Bold dream
Imagination is limitless. So is stupidity.

Sending null to /dev/null

June 12th 2009 in Programming

In a recent talk at QCon labeled Null References: The Billion Dollar Mistake1, Sir Charles Antony Richard Hoare himself – the inventor of Null (and QuickSort, and many other things that shaped our industry) states that Null was/is a bad idea.

What is Null?

Here is an explanation from wikipedia.

Null is a special pointer value (or other kind of object reference) used to signify that a pointer intentionally does not point to (or refer to) an object.

From an object oriented language point of view Null is a a value, whose type is a subclass of every other type in the system. It’s always at the bottom of the hierarchy. Because of this and the Liskov substitution principle Null can be used everywhere normally other type would be used. Have a method, that is marked to return string? It can return Null.

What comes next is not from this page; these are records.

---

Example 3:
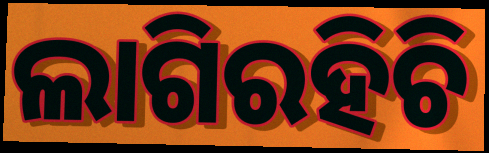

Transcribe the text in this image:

ଲାଗିରହିଚି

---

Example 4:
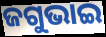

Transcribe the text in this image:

ଜଗୁଭାଇ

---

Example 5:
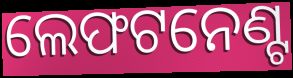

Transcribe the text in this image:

ଲେଫଟନେଣ୍ଟ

What is the problem with Null

The problem with it is that every method can return Null. And you, as a consumer of that method, need to check every time if the return value is Null. If you don’t – you (usually) get a Null pointer exception and your program crashes.

Now, exceptions are a very good tool – but particularly the Null pointer exception is a bad thing. Why? Because if it bubbles more than one level up it’s a sign of a leaky abstraction. Let me back up this claim:

First, what does a Null pointer exception mean? Let’s have a look at the documentation of it in Java:

Thrown when an application attempts to use null in a case where an object is required. These include:

  • Calling the instance method of a null object.
  • Accessing or modifying the field of a null object.
  • Taking the length of null as if it were an array.
  • Accessing or modifying the slots of null as if it were an array.
  • Throwing null as if it were a Throwable value.

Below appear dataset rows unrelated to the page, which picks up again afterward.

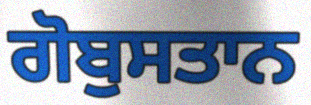
ਗੋਬੁਸਤਾਨ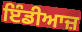
ਇੰਡੀਆਜ਼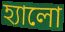
হ্যালোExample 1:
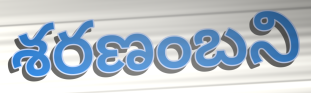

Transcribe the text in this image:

శరణంబని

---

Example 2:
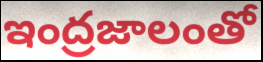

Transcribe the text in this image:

ఇంద్రజాలంతో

Basically it says that an object is expected, but no such is provided. Well, this is an implementation detail. In your business logic I hardly believe that you will be talking about references and such. We usually talk about real world object like people, accounts, etc. Any method that throws a Null pointer exception unveils parts of its implementation.

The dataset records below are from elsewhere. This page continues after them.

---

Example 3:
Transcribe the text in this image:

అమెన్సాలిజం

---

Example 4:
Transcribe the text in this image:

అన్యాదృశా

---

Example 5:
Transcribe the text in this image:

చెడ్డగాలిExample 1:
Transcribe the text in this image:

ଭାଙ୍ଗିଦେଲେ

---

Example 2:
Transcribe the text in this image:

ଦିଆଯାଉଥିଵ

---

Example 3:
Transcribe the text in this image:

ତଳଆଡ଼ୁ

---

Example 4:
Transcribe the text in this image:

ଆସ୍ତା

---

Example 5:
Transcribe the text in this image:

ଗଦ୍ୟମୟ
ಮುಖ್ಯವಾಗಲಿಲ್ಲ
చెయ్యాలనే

How many times has happened to you to forget to fill a field in some form and get a Null pointer exception.
I forgot to write my email – what does that Null thing has to do with it?!?

A method should never throw Null pointer exceptions (I’ve seen people doing it) – an Illegal argument exception is a much better one. Most of the time the underlying platform is the one throwing Null pointer exceptions.

It’s just a convention, but Null pointer exceptions should be extinguished when sighted.

So…

How can we handle Null

Take 1

The most straightforward and wide spread solution is to tell everyone to check the values for Null references. But that is a blacklist approach and, for this kind of problem, it doesn’t work. People forget stuff – and sooner or later someone will forget to do it and your 24/7 program will crash at 3AM on Sunday. Unit testing can help a lot here, but it requires work and you still cannot be 100% sure.

Can we do better?

Take 2

I would like to point out that the following method makes more sense in a statically typed language, where you have a compiler, checking your types for validity.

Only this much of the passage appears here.